(Dataset entries)
--
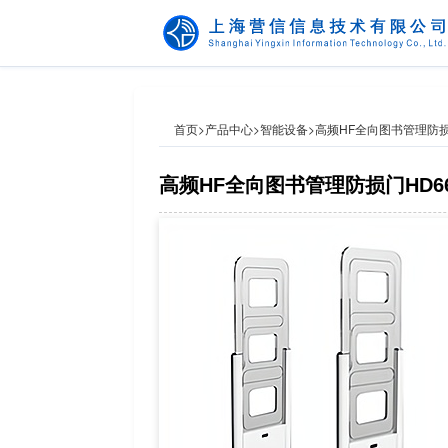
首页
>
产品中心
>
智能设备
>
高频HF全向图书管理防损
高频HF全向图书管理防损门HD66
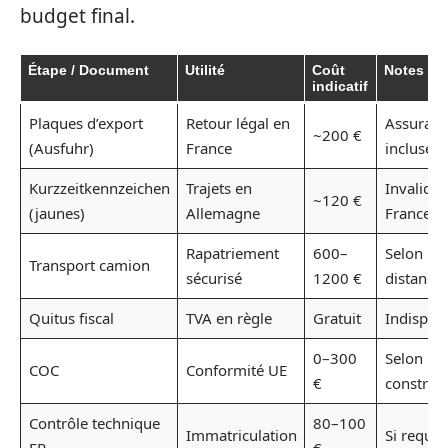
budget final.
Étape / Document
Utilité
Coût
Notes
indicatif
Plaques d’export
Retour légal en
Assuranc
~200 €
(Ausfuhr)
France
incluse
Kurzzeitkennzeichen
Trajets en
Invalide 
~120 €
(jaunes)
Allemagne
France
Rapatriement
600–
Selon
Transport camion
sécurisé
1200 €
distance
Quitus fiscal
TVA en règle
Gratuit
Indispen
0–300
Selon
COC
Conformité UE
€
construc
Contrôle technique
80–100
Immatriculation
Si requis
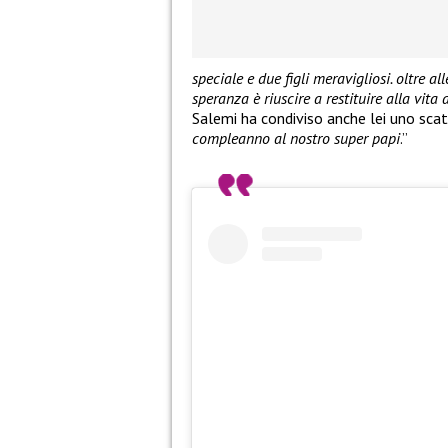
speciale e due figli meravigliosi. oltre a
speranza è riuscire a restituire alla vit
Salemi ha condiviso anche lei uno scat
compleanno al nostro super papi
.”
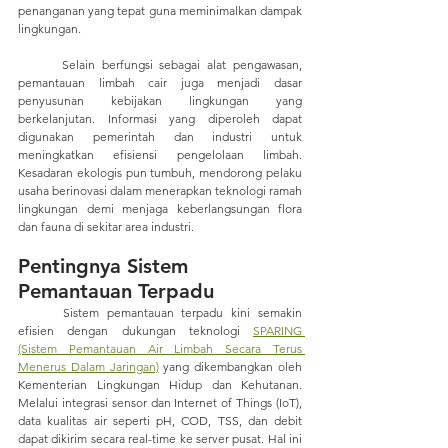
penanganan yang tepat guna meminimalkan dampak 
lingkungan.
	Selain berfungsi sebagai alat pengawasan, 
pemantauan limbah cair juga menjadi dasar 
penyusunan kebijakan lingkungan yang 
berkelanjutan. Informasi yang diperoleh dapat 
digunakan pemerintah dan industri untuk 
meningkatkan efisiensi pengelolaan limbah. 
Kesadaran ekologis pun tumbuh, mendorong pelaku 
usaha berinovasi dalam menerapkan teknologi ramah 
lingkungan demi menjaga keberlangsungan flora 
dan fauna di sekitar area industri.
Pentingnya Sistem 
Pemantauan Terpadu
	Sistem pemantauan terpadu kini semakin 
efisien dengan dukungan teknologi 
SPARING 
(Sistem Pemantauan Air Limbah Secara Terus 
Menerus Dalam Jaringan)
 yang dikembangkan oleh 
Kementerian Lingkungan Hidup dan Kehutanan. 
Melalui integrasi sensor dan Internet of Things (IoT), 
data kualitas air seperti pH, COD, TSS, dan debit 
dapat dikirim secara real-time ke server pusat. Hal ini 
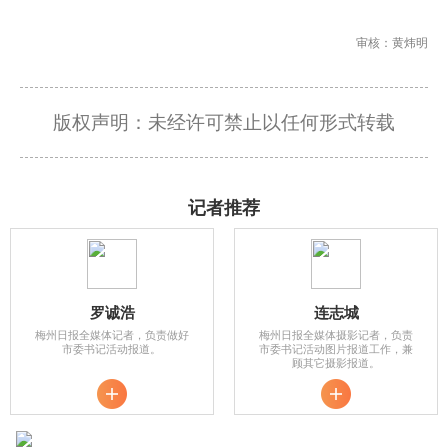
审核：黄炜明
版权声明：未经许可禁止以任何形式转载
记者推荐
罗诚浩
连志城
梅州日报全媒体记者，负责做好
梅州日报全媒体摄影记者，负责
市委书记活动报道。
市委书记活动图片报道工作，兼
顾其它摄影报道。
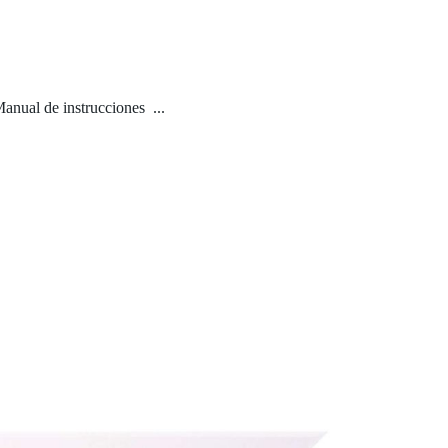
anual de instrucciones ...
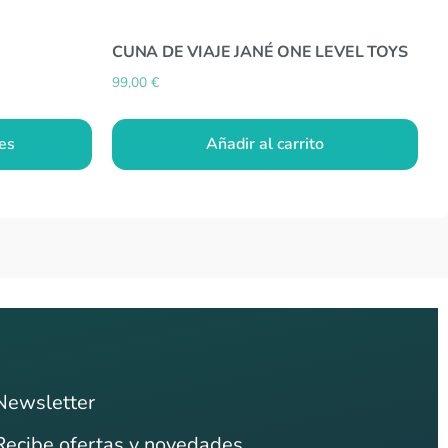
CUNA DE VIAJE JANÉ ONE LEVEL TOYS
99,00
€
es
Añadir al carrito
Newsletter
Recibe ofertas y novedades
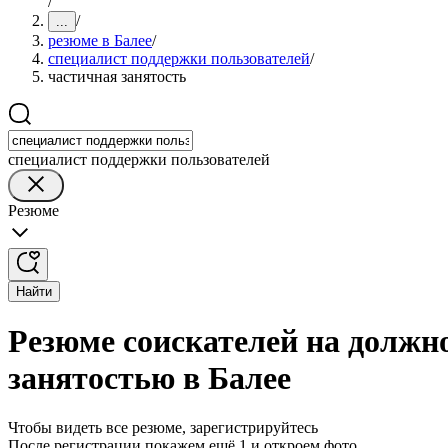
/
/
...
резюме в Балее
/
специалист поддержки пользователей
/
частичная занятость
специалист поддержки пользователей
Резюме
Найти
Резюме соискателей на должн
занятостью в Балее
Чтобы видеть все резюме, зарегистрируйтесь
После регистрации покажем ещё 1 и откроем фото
--
• _Problem details_
Please convert the stretch from the line containing "anual de instrucciones ..." through the end of the rows into a numbered list, skipping any blank lines. Leave the pictures out.

• _Task response_
1. anual de instrucciones ...
2. CUNA DE VIAJE JANÉ ONE LEVEL TOYS
3. 99,00
4. €
5. es
6. Añadir al carrito
7. Newsletter
8. Recibe ofertas y novedades
9. /
10. /
11. ...
12. резюме в Балее
13. /
14. специалист поддержки пользователей
15. /
16. частичная занятость
17. специалист поддержки пользователей
18. Резюме
19. Найти
20. Резюме соискателей на должн
21. занятостью в Балее
22. Чтобы видеть все резюме, зарегистрируйтесь
23. После регистрации покажем ещё 1 и откроем фото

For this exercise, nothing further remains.